Phacelia austromontana

Scientific classification
- Kingdom: Plantae
- Clade: Tracheophytes
- Clade: Angiosperms
- Clade: Eudicots
- Clade: Asterids
- Order: Boraginales
- Family: Hydrophyllaceae
- Genus: Phacelia
- Species: P. austromontana
- Binomial name: Phacelia austromontana J.T.Howell
- Synonyms: Phacelia lobata

= Phacelia austromontana =

- Genus: Phacelia
- Species: austromontana
- Authority: J.T.Howell
- Synonyms: Phacelia lobata

Species of plant

Phacelia austromontana is a species of phacelia known by the common name Southern Sierra phacelia. It is native to the southwestern United States, where it can be found in the Transverse Ranges and Sierra Nevada of California east to Utah. It grows in open mountainous habitat.

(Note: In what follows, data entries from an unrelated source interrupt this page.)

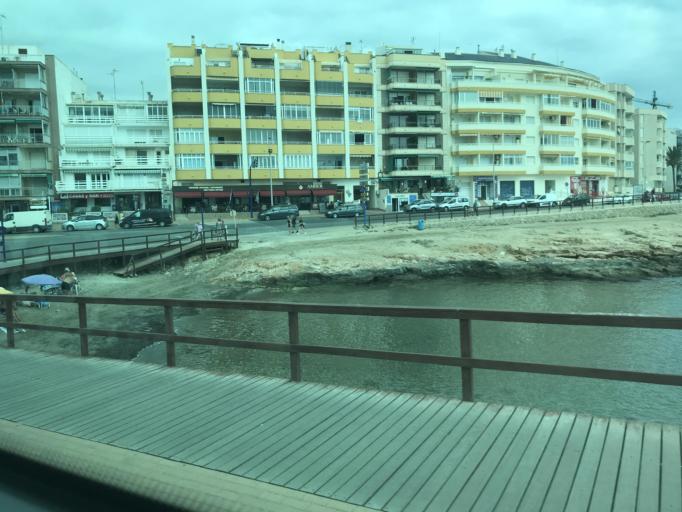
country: ES
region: Valencia
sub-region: Provincia de Alicante
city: Torrevieja
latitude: 37.9802
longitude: -0.6641
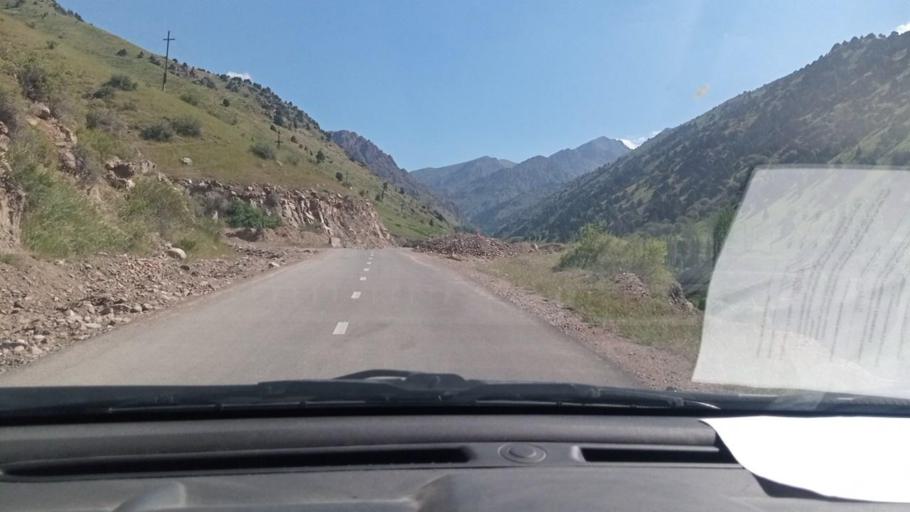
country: UZ
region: Toshkent
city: Yangiobod
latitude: 41.1269
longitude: 70.1084
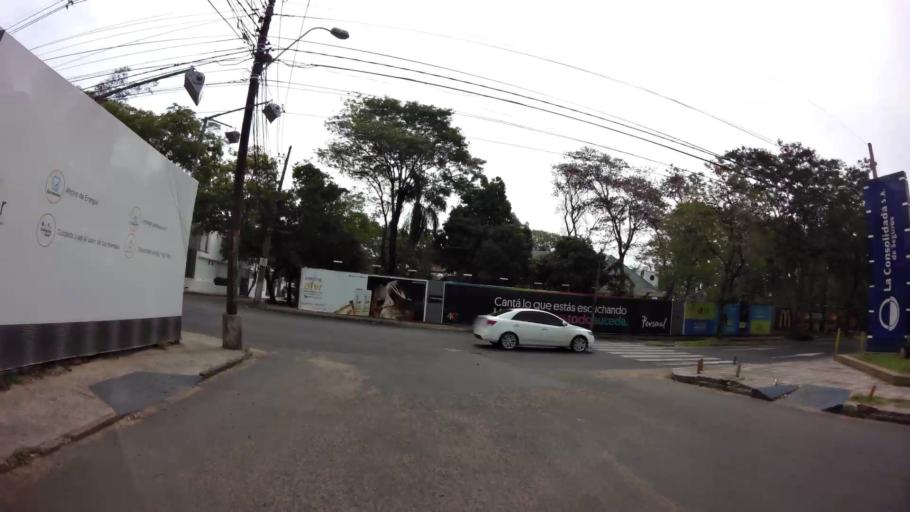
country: PY
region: Asuncion
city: Asuncion
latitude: -25.2882
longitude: -57.5891
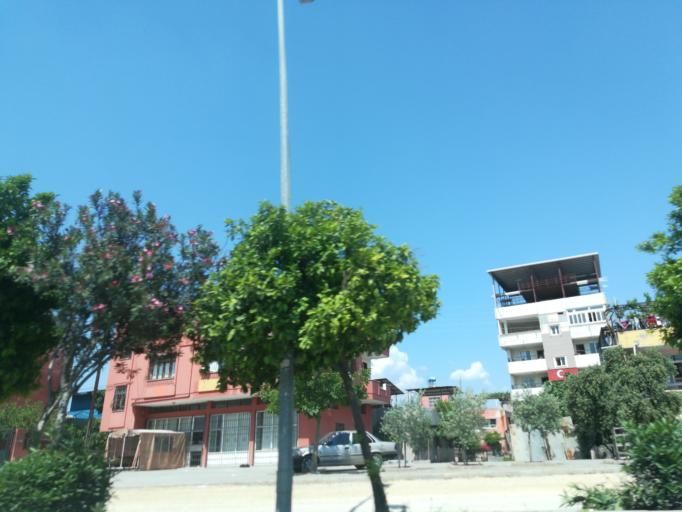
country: TR
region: Adana
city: Yuregir
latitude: 37.0146
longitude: 35.3857
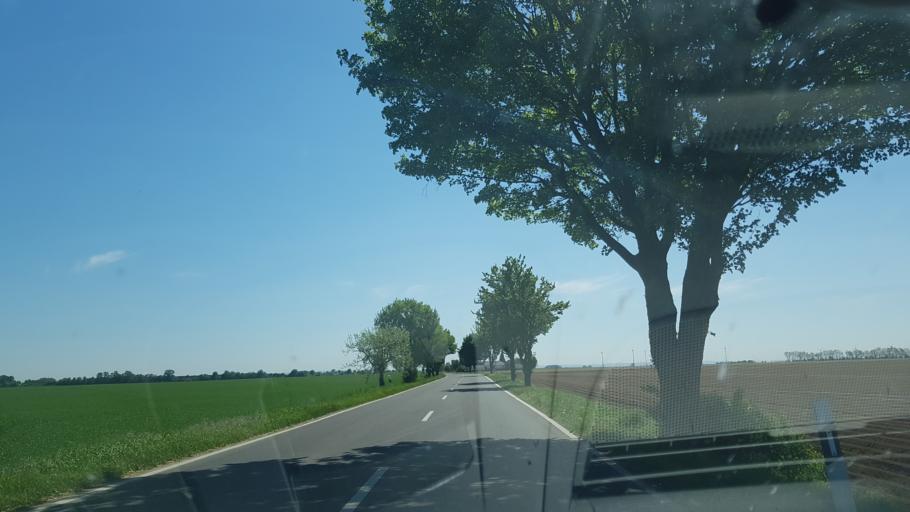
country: DE
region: North Rhine-Westphalia
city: Tuernich
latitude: 50.8187
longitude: 6.7213
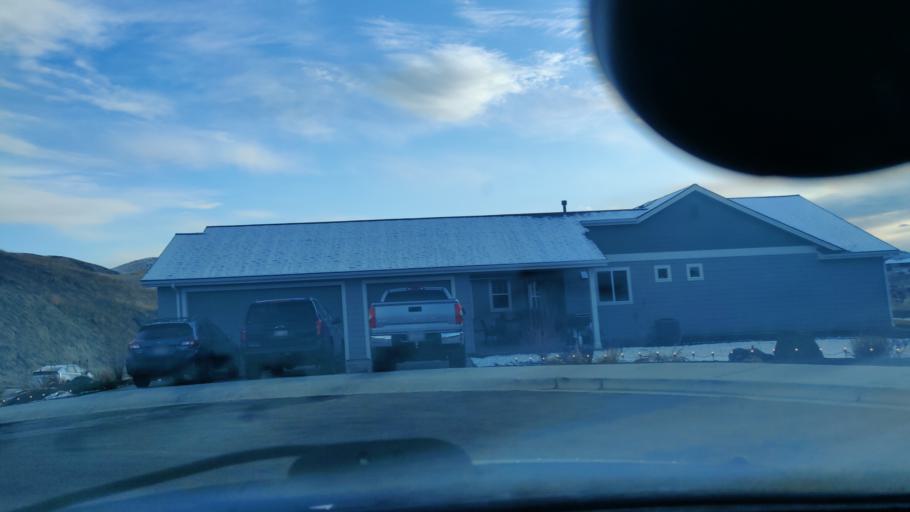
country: US
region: Idaho
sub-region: Ada County
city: Eagle
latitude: 43.7750
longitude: -116.2514
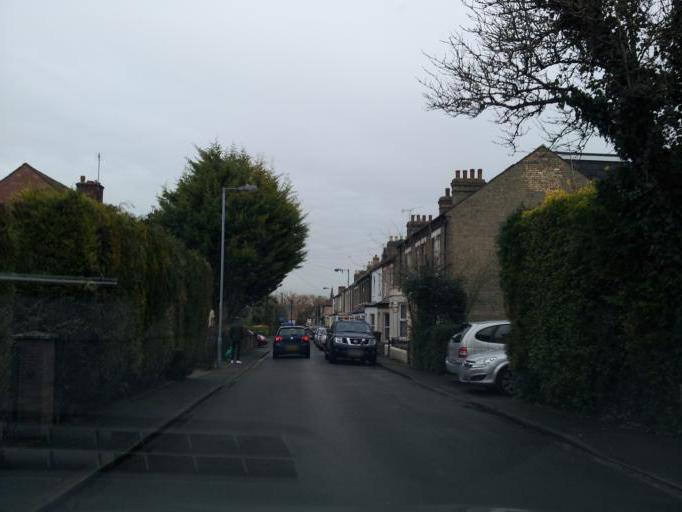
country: GB
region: England
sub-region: Cambridgeshire
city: Cambridge
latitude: 52.1955
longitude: 0.1541
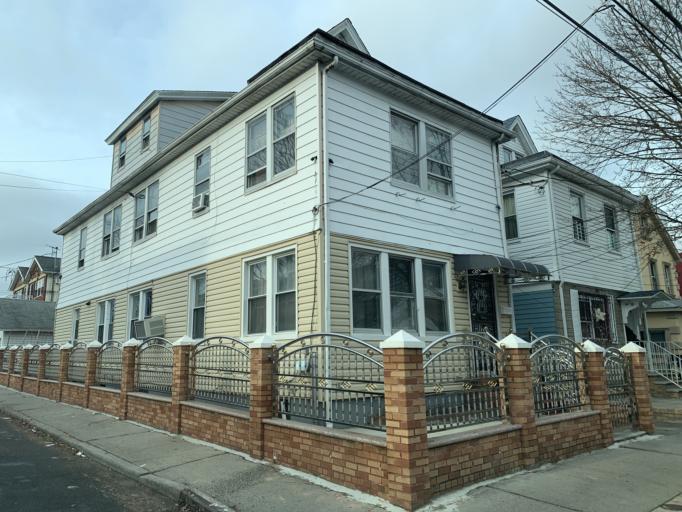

It is an annual herb growing prostrate or upright, its multibranched stem reaching up to about 27 centimeters long. It is glandular and coated in soft and coarse hairs. The lance-shaped to oval pointed leaves are 1 to 3 centimeters long and have few or no lobes. The hairy, glandular inflorescence is a one-sided curving or coiling cyme of many bell-shaped flowers. Each flower is lavender or light blue and no more than 6 millimeters long.